▸ **Instructions to follow**: Please transcribe the lines below, from the line with "## How do I build and run this?" up to and including the final line of the records.

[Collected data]
##############################

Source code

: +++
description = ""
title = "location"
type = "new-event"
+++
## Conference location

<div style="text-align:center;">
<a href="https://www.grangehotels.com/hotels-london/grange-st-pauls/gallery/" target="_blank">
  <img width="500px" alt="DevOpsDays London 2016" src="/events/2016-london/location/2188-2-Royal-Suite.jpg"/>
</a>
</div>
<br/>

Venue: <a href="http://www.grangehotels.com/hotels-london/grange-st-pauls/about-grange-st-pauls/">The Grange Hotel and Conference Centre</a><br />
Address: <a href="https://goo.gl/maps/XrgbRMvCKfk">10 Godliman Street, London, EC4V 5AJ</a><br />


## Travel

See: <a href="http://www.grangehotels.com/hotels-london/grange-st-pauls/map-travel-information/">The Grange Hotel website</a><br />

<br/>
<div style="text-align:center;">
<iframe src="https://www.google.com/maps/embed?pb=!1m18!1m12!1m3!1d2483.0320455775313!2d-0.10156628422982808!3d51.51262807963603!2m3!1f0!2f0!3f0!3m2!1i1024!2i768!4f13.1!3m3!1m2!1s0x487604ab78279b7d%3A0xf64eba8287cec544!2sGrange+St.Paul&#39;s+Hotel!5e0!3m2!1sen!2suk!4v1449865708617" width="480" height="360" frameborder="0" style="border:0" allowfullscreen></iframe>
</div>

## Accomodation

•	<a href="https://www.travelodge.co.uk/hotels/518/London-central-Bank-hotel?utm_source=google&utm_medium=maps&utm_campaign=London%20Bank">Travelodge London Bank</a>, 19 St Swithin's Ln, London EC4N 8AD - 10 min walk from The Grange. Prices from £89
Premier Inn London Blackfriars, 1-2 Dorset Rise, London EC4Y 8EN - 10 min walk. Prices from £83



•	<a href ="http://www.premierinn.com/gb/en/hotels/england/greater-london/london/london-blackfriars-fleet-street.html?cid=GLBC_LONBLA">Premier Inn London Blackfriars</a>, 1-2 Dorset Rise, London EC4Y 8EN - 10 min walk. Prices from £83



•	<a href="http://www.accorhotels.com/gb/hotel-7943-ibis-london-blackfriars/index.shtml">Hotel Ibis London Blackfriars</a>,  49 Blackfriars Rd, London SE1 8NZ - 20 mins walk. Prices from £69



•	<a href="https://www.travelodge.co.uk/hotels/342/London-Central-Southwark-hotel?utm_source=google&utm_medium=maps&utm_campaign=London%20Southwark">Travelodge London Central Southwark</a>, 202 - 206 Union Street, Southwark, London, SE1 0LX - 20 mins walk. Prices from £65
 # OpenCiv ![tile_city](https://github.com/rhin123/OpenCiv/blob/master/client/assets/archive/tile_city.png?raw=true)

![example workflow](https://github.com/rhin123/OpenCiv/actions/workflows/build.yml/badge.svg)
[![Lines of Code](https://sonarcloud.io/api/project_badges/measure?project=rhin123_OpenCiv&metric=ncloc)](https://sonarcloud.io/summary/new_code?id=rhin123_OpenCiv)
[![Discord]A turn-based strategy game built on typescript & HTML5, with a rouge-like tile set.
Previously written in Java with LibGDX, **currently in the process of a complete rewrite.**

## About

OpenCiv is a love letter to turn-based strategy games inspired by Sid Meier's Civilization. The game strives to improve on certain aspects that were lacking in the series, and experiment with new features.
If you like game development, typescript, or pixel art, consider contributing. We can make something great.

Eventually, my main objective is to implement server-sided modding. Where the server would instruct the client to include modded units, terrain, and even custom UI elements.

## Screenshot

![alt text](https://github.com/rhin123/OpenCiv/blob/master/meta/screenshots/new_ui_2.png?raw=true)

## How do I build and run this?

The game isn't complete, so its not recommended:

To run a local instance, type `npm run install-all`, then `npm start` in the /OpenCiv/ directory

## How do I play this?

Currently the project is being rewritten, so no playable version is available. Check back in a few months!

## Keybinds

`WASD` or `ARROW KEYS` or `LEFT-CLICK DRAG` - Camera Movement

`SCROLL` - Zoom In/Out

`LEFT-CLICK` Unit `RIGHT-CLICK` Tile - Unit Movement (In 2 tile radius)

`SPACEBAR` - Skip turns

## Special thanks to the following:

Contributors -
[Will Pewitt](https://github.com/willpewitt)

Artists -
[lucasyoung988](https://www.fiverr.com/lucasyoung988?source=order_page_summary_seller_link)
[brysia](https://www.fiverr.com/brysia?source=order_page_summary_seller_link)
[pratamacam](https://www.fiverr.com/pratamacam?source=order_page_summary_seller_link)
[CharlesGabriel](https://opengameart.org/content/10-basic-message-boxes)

##############################

▸ **Exercise response**:
## How do I build and run this?

The game isn't complete, so its not recommended:

To run a local instance, type `npm run install-all`, then `npm start` in the /OpenCiv/ directory

## How do I play this?

Currently the project is being rewritten, so no playable version is available. Check back in a few months!

## Keybinds

`WASD` or `ARROW KEYS` or `LEFT-CLICK DRAG` - Camera Movement

`SCROLL` - Zoom In/Out

`LEFT-CLICK` Unit `RIGHT-CLICK` Tile - Unit Movement (In 2 tile radius)

`SPACEBAR` - Skip turns

## Special thanks to the following:

Contributors -
[Will Pewitt](https://github.com/willpewitt)

Artists -
[lucasyoung988](https://www.fiverr.com/lucasyoung988?source=order_page_summary_seller_link)
[brysia](https://www.fiverr.com/brysia?source=order_page_summary_seller_link)
[pratamacam](https://www.fiverr.com/pratamacam?source=order_page_summary_seller_link)
[CharlesGabriel](https://opengameart.org/content/10-basic-message-boxes)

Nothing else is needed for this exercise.